Google has purchased Moodstocks, a French startup that specializes in speedy object recognition from a smartphone, showing (again) the search giant's intense interest in AI. Unlike other products (including Google's own Goggles object recognition app) Moodstocks does most of the crunching on your smartphone, rather than on a server. While Google seemingly has some pretty good image-spotting tech already, like the canny visual categorization in Photos, it says it's just getting started.

"There is still a long way to go [with machine learning], and that's where Moodstocks comes in," the company said in a blog post (translated). The deal seems to fall in to the "aqui-hire" category, as Moodstocks will cease its own recognition services, and its team of engineers will join Google at its R&D center in Paris. Google is rumored to be working on a feature that allows Android users to search directly from their photos (below), though the company didn't say if the acquisition is related.

Google isn't the only company pursuing deep learning and image recognition. Facebook, Twitter, Microsoft, Amazon and basically most of Silicon Valley are enamored of the tech. It's already being used in voice recognition apps like Alexa, Cortana and Siri, and image recognition products like Google's Photos and Microsoft's Translator app. Other deep learning applications include driverless cars, robotic concierges, cooking, weather forecasting, writing criticism and infinitely more.
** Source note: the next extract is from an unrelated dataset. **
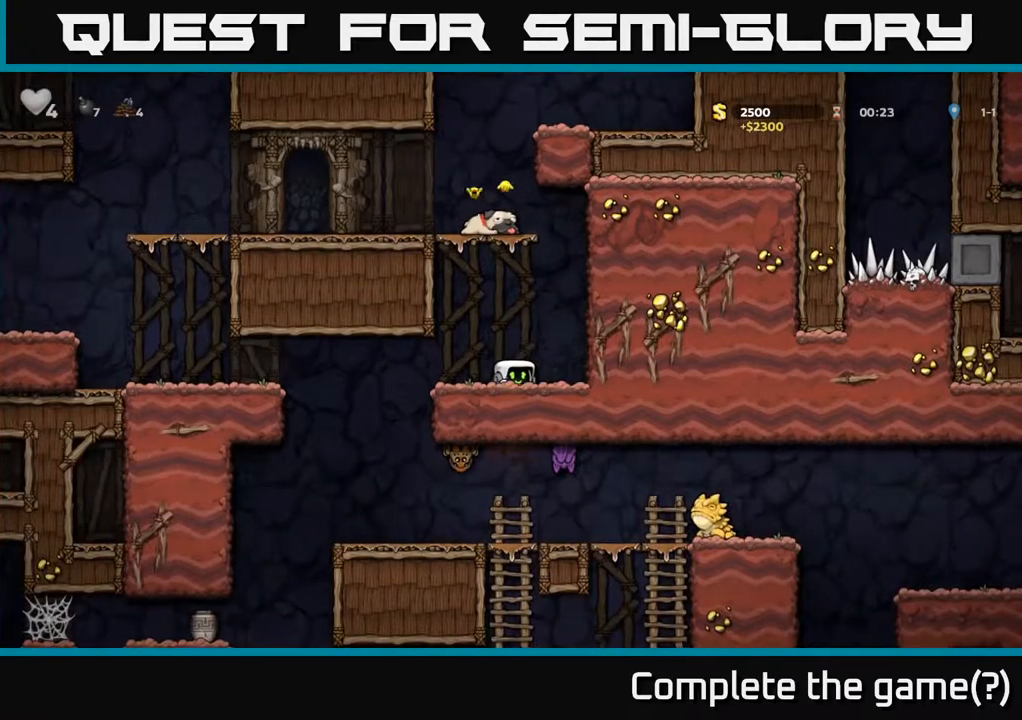
{"buttons": ["DPAD_DOWN"], "left_stick": "center", "right_stick": "center", "events": []}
Most of those apps rely on powerful servers like IBM's Watson, but the latest trend is to speed things up by processing data on your device. Apple's iOS 10, for instance, will rely less on cloud computing and more on the iPhone's built in horsepower for image recognition. Google's purchase of Moodstocks appears to be along the same lines, as the startup has expertise in "thick client" computing, which uses a combination of cloud and "on-device" computing.